PROBLEM TO SOLVE:
Only one stretch of the data should be retyped: the lines from the line containing "right hip: (242, 308)" through the line containing "left eye: (304, 128)". Keep pictures out of it.
[[ INFORMATION PROVIDED, beginning ]]
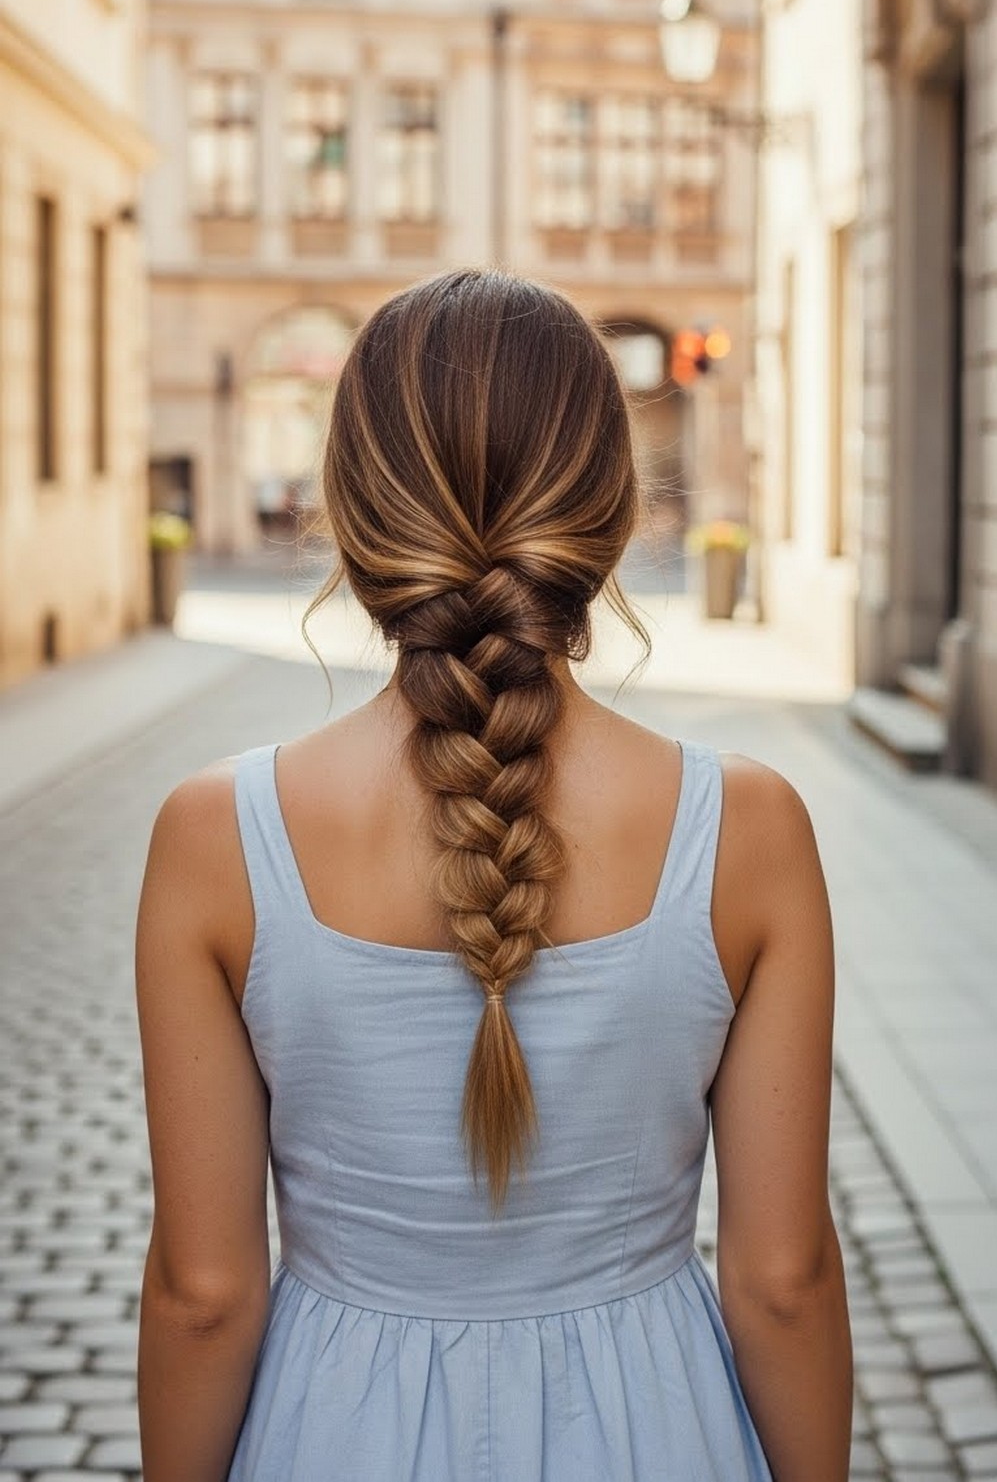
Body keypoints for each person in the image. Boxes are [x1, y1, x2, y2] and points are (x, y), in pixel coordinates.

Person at [135, 268, 853, 1482]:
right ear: (612, 511)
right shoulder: (750, 829)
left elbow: (203, 1293)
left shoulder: (216, 836)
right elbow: (782, 1282)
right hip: (652, 1429)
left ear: (350, 509)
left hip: (336, 1431)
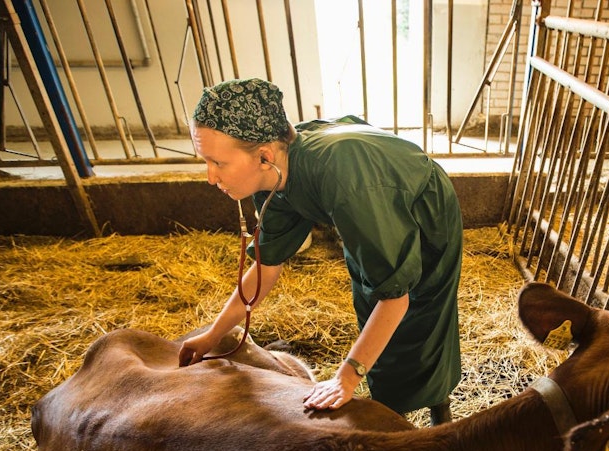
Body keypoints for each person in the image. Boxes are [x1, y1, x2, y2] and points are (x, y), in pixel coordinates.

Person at [179, 78, 462, 424]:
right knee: (371, 298)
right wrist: (212, 335)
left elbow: (396, 300)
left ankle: (439, 409)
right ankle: (392, 409)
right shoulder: (272, 179)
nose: (209, 176)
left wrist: (345, 378)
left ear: (264, 156)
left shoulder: (341, 181)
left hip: (420, 206)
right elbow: (266, 269)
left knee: (423, 312)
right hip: (368, 201)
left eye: (217, 163)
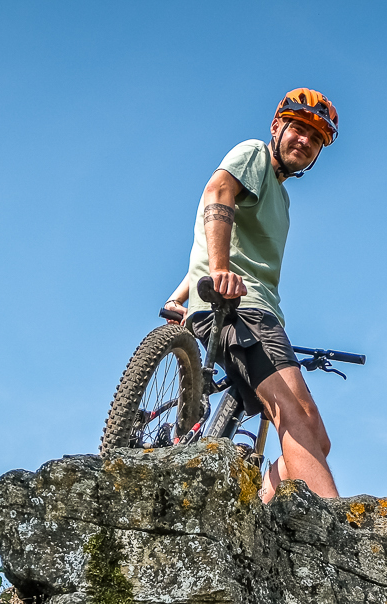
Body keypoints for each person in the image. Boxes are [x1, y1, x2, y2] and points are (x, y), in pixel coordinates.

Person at [161, 90, 341, 502]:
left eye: (315, 139)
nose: (305, 142)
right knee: (296, 417)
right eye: (298, 129)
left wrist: (178, 298)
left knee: (316, 436)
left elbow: (218, 249)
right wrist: (220, 273)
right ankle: (341, 541)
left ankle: (258, 510)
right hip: (242, 308)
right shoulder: (254, 155)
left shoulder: (283, 198)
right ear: (276, 127)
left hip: (259, 311)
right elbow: (217, 193)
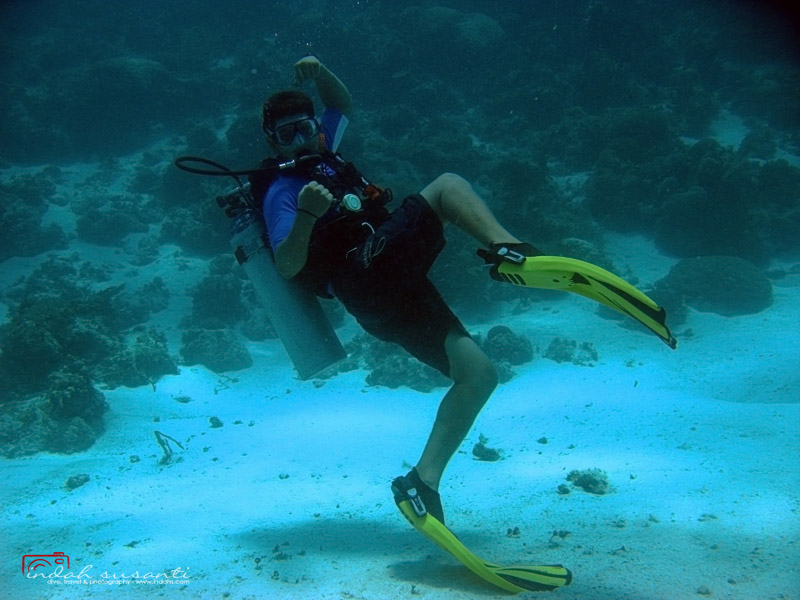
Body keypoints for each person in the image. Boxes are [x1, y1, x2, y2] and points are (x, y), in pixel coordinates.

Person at [260, 56, 537, 524]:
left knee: (479, 375)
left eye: (304, 128)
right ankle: (511, 252)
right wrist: (306, 214)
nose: (299, 140)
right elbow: (287, 266)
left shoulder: (325, 153)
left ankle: (422, 482)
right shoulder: (281, 192)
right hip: (363, 277)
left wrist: (322, 73)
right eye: (285, 135)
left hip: (385, 300)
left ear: (317, 129)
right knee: (447, 186)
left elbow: (341, 102)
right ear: (272, 141)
[[ INFORMATION PROVIDED, end ]]
SOLVED PROBLEM:
right hip: (242, 308)
right shoulder: (254, 155)
left shoulder: (283, 198)
right ear: (276, 127)
left hip: (259, 311)
right elbow: (217, 193)
Body keypoints for each person in the image. Boxes are [x1, y1, x2, y2] and points are (x, y), in pixel coordinates.

Person at [260, 56, 537, 524]:
left knee: (479, 375)
left eye: (304, 128)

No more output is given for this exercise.